- TASK BRIEF -
Copy out every line of text in the data below, word for word and in the same order.

- RECORDS FOR THIS TASK -

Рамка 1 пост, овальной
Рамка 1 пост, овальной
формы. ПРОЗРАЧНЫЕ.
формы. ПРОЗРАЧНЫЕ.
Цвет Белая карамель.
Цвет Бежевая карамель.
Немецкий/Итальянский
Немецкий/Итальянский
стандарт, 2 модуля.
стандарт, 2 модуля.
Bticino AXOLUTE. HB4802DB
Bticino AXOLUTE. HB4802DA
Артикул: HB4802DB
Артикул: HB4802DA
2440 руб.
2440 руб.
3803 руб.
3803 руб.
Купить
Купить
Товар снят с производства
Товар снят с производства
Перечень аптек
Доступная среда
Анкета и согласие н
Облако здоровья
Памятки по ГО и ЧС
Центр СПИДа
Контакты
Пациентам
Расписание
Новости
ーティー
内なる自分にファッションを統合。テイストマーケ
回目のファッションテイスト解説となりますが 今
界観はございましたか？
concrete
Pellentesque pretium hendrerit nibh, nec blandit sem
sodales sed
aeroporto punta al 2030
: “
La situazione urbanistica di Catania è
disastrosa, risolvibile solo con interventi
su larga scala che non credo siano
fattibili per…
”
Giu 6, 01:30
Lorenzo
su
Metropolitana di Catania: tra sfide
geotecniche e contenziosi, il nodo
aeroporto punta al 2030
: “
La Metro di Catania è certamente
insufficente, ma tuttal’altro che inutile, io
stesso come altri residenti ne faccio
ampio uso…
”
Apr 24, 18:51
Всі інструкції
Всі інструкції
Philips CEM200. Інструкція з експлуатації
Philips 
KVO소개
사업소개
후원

- ANSWER TO THE PROBLEM -
Рамка 1 пост, овальной
Рамка 1 пост, овальной
формы. ПРОЗРАЧНЫЕ.
формы. ПРОЗРАЧНЫЕ.
Цвет Белая карамель.
Цвет Бежевая карамель.
Немецкий/Итальянский
Немецкий/Итальянский
стандарт, 2 модуля.
стандарт, 2 модуля.
Bticino AXOLUTE. HB4802DB
Bticino AXOLUTE. HB4802DA
Артикул: HB4802DB
Артикул: HB4802DA
2440 руб.
2440 руб.
3803 руб.
3803 руб.
Купить
Купить
Товар снят с производства
Товар снят с производства
Перечень аптек
Доступная среда
Анкета и согласие н
Облако здоровья
Памятки по ГО и ЧС
Центр СПИДа
Контакты
Пациентам
Расписание
Новости
ーティー
内なる自分にファッションを統合。テイストマーケ
回目のファッションテイスト解説となりますが 今
界観はございましたか？
concrete
Pellentesque pretium hendrerit nibh, nec blandit sem
sodales sed
aeroporto punta al 2030
: “
La situazione urbanistica di Catania è
disastrosa, risolvibile solo con interventi
su larga scala che non credo siano
fattibili per…
”
Giu 6, 01:30
Lorenzo
su
Metropolitana di Catania: tra sfide
geotecniche e contenziosi, il nodo
aeroporto punta al 2030
: “
La Metro di Catania è certamente
insufficente, ma tuttal’altro che inutile, io
stesso come altri residenti ne faccio
ampio uso…
”
Apr 24, 18:51
Всі інструкції
Всі інструкції
Philips CEM200. Інструкція з експлуатації
Philips 
KVO소개
사업소개
후원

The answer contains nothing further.